Exercise description: Each line below that contains "umiditatii" should be counted. Give only the total.

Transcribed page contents
══════════════════════════════
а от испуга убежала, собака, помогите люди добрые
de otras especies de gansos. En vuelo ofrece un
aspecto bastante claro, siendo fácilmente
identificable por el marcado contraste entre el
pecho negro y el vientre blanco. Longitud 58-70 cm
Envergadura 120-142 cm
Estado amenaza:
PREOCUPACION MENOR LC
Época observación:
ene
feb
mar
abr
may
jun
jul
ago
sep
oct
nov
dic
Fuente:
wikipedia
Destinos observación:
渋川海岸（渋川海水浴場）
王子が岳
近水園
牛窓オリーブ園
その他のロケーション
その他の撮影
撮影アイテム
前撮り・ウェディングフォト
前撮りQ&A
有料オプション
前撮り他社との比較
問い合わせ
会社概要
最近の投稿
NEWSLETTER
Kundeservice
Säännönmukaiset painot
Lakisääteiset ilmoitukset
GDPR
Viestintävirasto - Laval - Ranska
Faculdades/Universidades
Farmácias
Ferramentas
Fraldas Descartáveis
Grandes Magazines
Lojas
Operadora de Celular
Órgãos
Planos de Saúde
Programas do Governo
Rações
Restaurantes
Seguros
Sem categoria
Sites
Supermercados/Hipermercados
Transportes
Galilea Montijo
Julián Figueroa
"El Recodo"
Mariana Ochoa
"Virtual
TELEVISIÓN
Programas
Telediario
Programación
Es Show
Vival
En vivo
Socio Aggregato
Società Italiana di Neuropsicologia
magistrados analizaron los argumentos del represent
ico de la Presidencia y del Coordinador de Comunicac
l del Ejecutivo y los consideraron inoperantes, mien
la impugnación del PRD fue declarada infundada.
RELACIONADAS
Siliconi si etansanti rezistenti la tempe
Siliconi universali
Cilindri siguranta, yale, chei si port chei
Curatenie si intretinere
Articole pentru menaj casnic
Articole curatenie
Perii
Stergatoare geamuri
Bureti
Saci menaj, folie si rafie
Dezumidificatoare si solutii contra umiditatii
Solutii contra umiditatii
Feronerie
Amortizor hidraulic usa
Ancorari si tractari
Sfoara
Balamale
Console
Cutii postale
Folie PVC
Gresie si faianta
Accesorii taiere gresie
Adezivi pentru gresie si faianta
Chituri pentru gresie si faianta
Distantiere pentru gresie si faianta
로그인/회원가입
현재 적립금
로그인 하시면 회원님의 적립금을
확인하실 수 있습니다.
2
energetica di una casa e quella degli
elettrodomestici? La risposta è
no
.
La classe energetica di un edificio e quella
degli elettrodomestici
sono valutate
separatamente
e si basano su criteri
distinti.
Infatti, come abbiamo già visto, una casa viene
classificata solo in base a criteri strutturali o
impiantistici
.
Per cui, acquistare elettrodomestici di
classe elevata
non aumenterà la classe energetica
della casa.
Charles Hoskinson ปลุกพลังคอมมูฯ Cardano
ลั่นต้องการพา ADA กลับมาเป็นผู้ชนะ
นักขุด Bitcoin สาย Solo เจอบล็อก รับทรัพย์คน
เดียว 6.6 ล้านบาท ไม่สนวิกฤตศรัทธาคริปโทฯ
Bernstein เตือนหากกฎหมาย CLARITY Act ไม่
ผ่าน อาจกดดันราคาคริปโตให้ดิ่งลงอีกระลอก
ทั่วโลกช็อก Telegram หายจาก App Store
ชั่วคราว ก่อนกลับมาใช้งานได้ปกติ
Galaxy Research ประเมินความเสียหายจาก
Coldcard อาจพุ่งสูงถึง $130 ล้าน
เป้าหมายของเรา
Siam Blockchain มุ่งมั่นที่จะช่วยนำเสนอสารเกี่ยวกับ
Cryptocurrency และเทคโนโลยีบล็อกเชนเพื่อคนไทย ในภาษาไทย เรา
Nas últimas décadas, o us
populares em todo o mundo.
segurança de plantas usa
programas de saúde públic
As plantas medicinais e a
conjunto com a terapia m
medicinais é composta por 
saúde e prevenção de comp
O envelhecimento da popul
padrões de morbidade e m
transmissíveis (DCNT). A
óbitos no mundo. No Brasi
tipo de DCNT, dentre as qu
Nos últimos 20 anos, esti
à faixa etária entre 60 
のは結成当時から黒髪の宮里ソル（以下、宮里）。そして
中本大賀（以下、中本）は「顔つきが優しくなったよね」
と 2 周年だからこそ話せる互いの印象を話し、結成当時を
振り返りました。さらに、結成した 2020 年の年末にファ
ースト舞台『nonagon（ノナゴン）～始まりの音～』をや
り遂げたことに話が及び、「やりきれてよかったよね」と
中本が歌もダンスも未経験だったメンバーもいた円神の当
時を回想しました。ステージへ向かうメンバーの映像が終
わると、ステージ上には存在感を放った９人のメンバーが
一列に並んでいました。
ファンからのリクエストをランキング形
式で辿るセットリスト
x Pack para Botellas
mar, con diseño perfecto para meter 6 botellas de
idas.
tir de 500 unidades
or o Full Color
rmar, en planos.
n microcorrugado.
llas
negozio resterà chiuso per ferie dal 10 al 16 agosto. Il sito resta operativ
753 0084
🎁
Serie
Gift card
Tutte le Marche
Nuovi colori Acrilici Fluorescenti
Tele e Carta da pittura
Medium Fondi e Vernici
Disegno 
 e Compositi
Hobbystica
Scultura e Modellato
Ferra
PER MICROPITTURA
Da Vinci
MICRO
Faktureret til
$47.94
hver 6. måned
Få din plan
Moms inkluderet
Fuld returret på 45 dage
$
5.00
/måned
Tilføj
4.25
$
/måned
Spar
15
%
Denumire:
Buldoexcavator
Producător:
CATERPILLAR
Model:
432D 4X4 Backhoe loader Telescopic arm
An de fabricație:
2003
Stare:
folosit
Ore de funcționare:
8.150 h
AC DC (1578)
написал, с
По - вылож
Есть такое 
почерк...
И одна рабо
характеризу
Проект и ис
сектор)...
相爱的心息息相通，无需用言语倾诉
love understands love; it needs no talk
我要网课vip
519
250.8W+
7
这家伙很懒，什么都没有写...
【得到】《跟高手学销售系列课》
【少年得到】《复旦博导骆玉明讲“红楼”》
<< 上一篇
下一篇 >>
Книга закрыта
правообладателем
══════════════════════════════
Your solution: 2